▶ **Requirement**: Please show each line of the listing where "down" is present.

***** Information shown

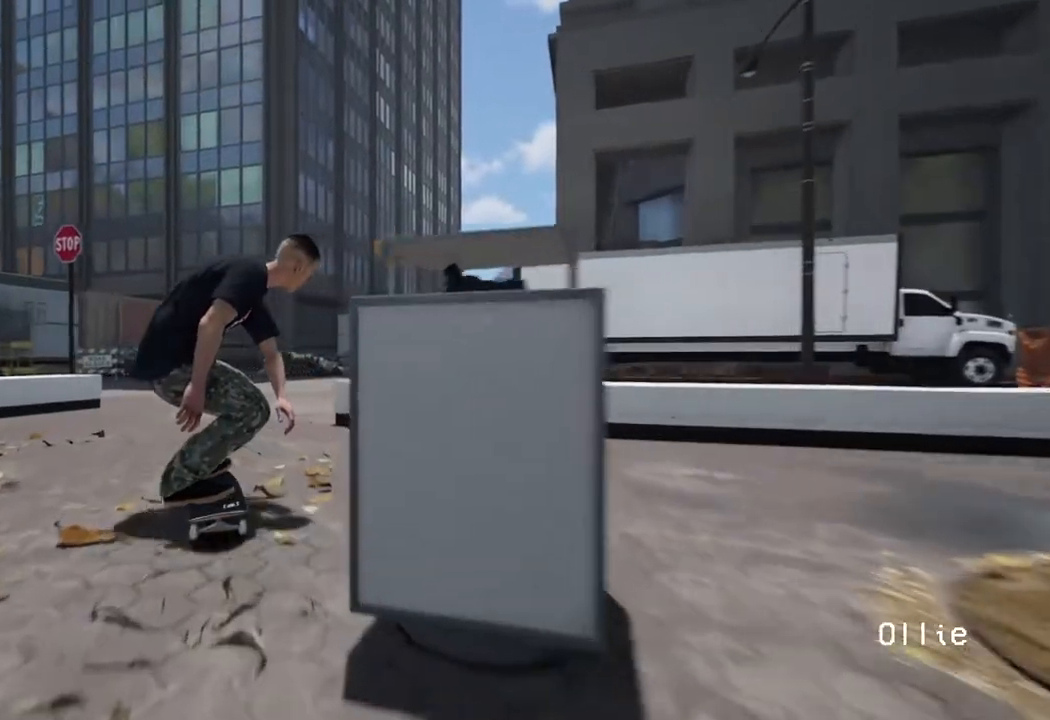
{"buttons": ["L2"], "left_stick": "center", "right_stick": "right", "events": [[150, "left_stick", "down-left"], [200, "right_stick", "down"], [250, "right_stick", "down-right"], [350, "left_stick", "center"], [500, "right_stick", "right"]]}
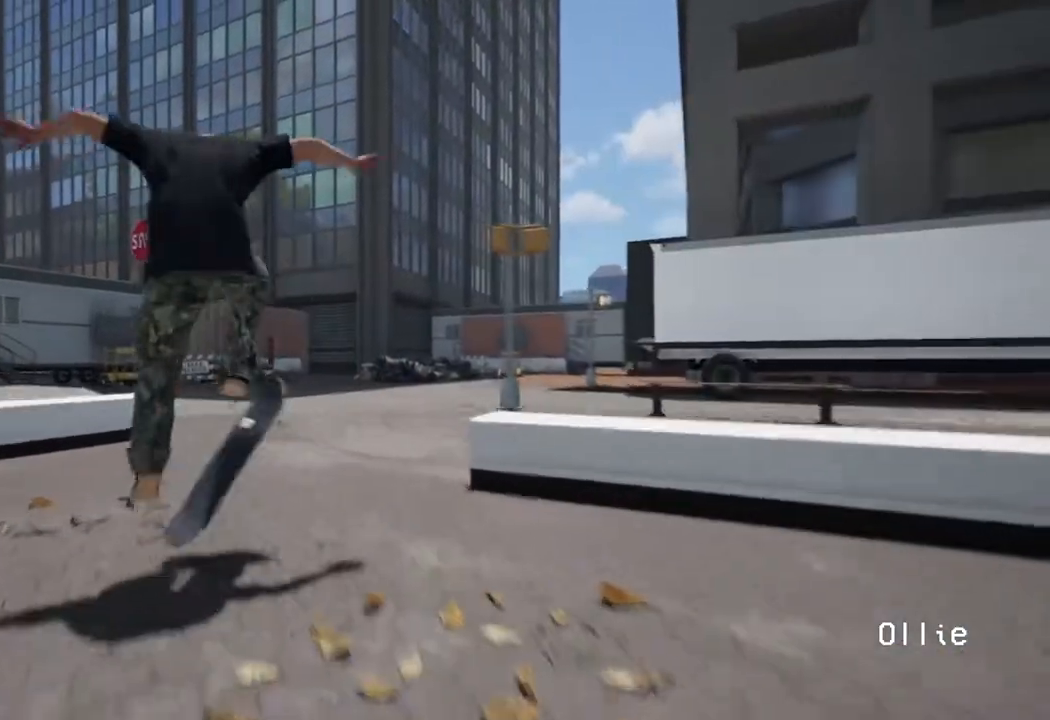
{"buttons": [], "left_stick": "right", "right_stick": "center", "events": [[250, "right_stick", "center"], [483, "L2", "up"], [500, "left_stick", "right"]]}
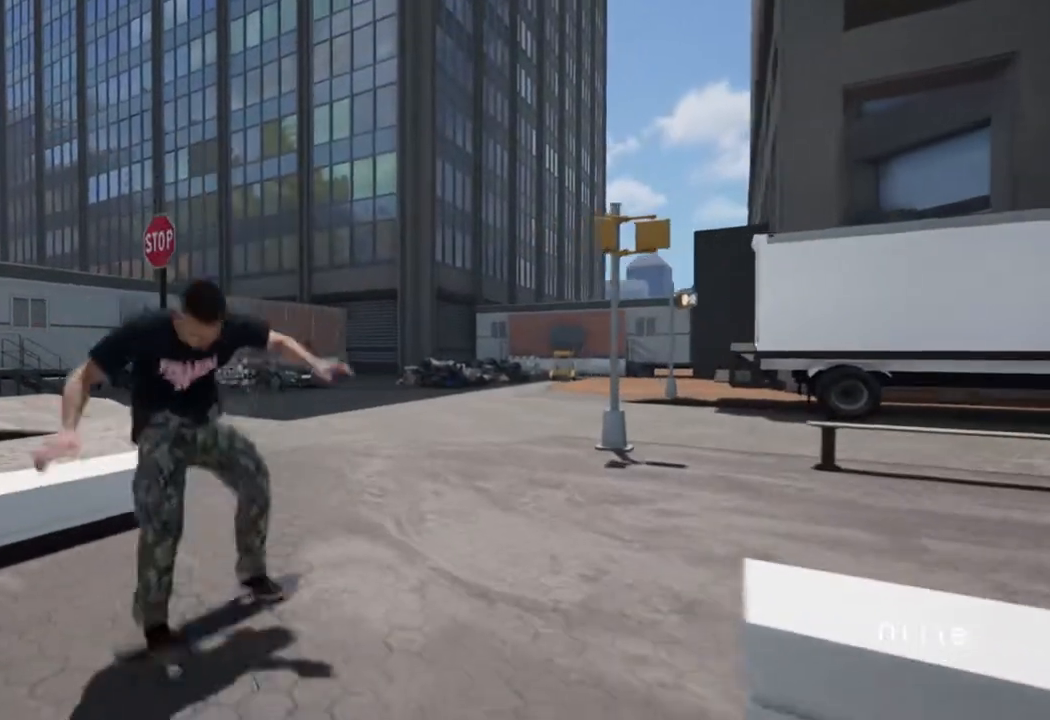
{"buttons": ["R2"], "left_stick": "center", "right_stick": "center", "events": [[100, "left_stick", "center"], [500, "R2", "down"]]}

**********

▶ **The completed task**:
{"buttons": ["L2"], "left_stick": "center", "right_stick": "right", "events": [[150, "left_stick", "down-left"], [200, "right_stick", "down"], [250, "right_stick", "down-right"], [350, "left_stick", "center"], [500, "right_stick", "right"]]}
{"buttons": ["R2"], "left_stick": "center", "right_stick": "center", "events": [[100, "left_stick", "center"], [500, "R2", "down"]]}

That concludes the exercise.